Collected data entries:
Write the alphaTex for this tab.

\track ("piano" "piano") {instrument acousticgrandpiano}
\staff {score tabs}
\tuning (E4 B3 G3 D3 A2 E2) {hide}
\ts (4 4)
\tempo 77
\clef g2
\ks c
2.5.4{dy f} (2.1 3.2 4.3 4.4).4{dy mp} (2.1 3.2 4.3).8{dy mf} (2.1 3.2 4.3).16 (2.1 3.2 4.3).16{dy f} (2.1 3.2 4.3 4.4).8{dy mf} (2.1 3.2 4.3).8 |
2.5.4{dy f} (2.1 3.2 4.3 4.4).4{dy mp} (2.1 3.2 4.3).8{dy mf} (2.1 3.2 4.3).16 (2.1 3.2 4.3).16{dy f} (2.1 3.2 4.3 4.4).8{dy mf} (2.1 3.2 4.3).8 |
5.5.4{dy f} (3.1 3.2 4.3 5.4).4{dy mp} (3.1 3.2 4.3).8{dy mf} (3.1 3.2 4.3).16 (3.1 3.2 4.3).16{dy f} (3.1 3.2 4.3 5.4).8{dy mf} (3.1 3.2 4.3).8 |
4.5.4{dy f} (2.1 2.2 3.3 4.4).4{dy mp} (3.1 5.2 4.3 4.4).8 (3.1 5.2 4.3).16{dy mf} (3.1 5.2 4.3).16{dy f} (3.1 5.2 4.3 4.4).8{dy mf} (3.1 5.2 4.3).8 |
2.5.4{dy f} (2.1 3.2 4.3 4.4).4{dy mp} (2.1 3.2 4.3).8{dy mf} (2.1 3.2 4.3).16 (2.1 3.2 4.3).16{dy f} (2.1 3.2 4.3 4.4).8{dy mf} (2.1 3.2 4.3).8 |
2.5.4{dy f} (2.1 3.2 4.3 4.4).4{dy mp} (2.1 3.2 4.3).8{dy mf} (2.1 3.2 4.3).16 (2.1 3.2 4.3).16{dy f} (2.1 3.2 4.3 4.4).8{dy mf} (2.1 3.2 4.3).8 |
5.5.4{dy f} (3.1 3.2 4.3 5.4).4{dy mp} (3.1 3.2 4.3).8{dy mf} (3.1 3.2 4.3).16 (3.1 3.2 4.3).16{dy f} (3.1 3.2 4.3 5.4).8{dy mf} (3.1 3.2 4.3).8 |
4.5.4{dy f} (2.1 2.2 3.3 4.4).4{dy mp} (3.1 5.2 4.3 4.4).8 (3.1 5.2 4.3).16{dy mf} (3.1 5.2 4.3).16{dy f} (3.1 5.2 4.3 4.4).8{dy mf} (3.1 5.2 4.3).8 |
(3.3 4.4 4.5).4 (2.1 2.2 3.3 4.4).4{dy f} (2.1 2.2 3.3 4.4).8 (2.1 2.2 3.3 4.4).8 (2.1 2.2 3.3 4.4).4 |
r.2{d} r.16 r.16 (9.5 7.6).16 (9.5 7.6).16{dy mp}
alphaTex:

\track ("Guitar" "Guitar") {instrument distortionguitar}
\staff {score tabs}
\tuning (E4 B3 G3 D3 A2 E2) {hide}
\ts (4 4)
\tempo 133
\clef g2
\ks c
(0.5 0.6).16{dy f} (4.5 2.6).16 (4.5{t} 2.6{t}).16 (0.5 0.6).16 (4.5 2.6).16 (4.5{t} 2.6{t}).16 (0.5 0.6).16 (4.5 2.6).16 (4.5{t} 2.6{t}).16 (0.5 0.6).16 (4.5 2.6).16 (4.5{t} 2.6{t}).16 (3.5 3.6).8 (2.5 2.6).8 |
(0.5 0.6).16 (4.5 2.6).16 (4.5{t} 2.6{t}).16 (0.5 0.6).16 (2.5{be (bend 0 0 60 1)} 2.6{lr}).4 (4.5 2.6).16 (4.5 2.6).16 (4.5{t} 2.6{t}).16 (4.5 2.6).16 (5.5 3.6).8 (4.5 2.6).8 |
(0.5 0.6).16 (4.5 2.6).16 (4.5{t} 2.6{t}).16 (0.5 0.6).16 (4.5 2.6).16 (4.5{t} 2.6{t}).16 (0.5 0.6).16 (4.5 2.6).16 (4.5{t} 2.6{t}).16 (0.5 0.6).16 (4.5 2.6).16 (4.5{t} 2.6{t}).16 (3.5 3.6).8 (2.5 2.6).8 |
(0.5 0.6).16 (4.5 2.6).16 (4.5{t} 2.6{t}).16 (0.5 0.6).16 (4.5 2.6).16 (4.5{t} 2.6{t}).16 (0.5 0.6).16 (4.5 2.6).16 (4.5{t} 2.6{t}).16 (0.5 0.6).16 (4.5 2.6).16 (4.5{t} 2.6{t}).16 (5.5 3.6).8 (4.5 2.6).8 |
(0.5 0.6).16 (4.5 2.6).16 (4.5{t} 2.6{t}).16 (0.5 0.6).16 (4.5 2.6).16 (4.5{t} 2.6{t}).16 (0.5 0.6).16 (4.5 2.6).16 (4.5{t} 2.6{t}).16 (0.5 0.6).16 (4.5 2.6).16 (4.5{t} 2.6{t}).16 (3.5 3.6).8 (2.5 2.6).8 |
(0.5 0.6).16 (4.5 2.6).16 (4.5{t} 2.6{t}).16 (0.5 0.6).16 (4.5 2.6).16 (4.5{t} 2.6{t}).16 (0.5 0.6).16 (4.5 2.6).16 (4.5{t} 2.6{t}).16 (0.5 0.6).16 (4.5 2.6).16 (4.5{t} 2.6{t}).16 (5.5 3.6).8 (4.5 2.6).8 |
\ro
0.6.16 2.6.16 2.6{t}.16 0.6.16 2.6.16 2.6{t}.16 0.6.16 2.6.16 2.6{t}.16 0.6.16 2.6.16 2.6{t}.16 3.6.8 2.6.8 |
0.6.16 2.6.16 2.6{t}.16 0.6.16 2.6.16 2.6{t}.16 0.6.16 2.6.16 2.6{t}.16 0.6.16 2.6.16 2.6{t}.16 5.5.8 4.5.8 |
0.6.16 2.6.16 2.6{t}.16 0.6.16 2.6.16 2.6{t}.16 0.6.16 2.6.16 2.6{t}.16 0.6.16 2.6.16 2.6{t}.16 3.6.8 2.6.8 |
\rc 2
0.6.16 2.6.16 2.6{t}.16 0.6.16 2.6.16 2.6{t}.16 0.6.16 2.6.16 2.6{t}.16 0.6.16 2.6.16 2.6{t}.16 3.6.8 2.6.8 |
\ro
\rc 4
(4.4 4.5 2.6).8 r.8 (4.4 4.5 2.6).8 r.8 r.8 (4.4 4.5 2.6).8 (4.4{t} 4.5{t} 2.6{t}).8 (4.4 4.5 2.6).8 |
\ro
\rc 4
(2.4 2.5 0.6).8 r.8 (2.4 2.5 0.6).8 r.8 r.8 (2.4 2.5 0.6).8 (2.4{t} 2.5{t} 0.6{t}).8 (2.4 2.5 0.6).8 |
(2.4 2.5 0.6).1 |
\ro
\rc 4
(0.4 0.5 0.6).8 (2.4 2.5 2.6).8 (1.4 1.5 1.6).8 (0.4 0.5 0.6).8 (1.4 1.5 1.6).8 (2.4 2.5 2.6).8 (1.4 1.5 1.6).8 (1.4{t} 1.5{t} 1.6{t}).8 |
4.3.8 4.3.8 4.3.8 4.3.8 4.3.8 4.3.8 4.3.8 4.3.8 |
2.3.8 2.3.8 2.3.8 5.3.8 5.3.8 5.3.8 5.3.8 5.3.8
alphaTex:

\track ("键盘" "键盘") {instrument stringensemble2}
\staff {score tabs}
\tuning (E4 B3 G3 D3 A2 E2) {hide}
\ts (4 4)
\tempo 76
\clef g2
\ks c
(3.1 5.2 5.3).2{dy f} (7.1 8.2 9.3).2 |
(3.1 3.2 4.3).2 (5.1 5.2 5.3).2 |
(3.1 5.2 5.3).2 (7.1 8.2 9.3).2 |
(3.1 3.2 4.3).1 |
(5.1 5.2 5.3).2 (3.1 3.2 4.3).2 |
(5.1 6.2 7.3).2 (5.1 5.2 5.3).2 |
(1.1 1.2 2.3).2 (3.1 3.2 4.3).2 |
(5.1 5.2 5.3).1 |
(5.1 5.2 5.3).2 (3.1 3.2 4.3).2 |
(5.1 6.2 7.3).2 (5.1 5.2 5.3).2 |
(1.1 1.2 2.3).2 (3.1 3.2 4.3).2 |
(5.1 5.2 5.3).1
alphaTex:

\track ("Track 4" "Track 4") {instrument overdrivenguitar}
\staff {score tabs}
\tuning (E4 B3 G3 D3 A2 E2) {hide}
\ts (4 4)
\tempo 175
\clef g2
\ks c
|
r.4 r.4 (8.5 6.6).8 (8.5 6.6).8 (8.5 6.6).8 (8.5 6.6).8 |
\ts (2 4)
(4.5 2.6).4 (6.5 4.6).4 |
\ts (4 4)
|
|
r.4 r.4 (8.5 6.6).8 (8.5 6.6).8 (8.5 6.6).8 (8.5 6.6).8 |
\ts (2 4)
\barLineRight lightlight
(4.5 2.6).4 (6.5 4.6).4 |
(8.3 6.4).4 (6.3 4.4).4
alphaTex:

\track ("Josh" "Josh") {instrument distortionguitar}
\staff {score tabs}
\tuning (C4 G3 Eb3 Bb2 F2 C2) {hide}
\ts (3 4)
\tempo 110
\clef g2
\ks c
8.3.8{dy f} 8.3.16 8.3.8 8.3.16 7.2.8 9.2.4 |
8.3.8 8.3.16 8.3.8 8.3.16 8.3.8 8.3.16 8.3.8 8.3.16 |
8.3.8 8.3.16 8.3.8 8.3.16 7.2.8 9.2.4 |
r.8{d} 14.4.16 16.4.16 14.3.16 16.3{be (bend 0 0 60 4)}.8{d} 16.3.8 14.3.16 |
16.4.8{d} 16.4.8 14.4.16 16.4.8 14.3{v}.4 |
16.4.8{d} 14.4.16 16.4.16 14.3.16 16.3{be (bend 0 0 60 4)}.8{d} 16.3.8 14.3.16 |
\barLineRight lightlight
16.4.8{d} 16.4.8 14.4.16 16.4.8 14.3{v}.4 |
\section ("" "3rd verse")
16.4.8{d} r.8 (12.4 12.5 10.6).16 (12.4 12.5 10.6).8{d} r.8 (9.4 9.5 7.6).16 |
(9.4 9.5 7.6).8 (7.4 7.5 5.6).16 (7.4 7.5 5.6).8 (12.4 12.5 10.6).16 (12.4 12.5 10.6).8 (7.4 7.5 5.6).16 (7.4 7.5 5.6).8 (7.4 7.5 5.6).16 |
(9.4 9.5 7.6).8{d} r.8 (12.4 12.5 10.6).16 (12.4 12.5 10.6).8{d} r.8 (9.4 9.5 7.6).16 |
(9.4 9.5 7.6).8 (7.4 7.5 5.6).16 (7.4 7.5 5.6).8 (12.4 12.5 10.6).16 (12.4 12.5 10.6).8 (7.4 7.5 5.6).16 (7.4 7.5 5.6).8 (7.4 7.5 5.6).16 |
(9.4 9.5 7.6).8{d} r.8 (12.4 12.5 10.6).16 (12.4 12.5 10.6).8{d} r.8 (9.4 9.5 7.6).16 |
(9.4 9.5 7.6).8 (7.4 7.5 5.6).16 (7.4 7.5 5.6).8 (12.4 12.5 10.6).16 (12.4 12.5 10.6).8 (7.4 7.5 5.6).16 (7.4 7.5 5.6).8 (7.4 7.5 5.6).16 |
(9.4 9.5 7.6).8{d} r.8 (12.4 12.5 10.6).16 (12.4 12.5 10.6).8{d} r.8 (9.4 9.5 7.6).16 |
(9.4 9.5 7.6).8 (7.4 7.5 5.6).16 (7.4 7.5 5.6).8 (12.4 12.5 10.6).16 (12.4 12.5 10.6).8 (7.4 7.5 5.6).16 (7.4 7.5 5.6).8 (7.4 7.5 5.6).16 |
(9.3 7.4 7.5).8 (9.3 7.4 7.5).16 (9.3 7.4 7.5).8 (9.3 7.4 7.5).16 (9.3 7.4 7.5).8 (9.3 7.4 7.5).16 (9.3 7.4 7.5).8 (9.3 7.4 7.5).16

• EXERCISE INSTRUCTIONS
Report every line in the listing above that contains the string "instrument".

• CORRECT ANSWER
\track ("piano" "piano") {instrument acousticgrandpiano}
\track ("Guitar" "Guitar") {instrument distortionguitar}
\track ("键盘" "键盘") {instrument stringensemble2}
\track ("Track 4" "Track 4") {instrument overdrivenguitar}
\track ("Josh" "Josh") {instrument distortionguitar}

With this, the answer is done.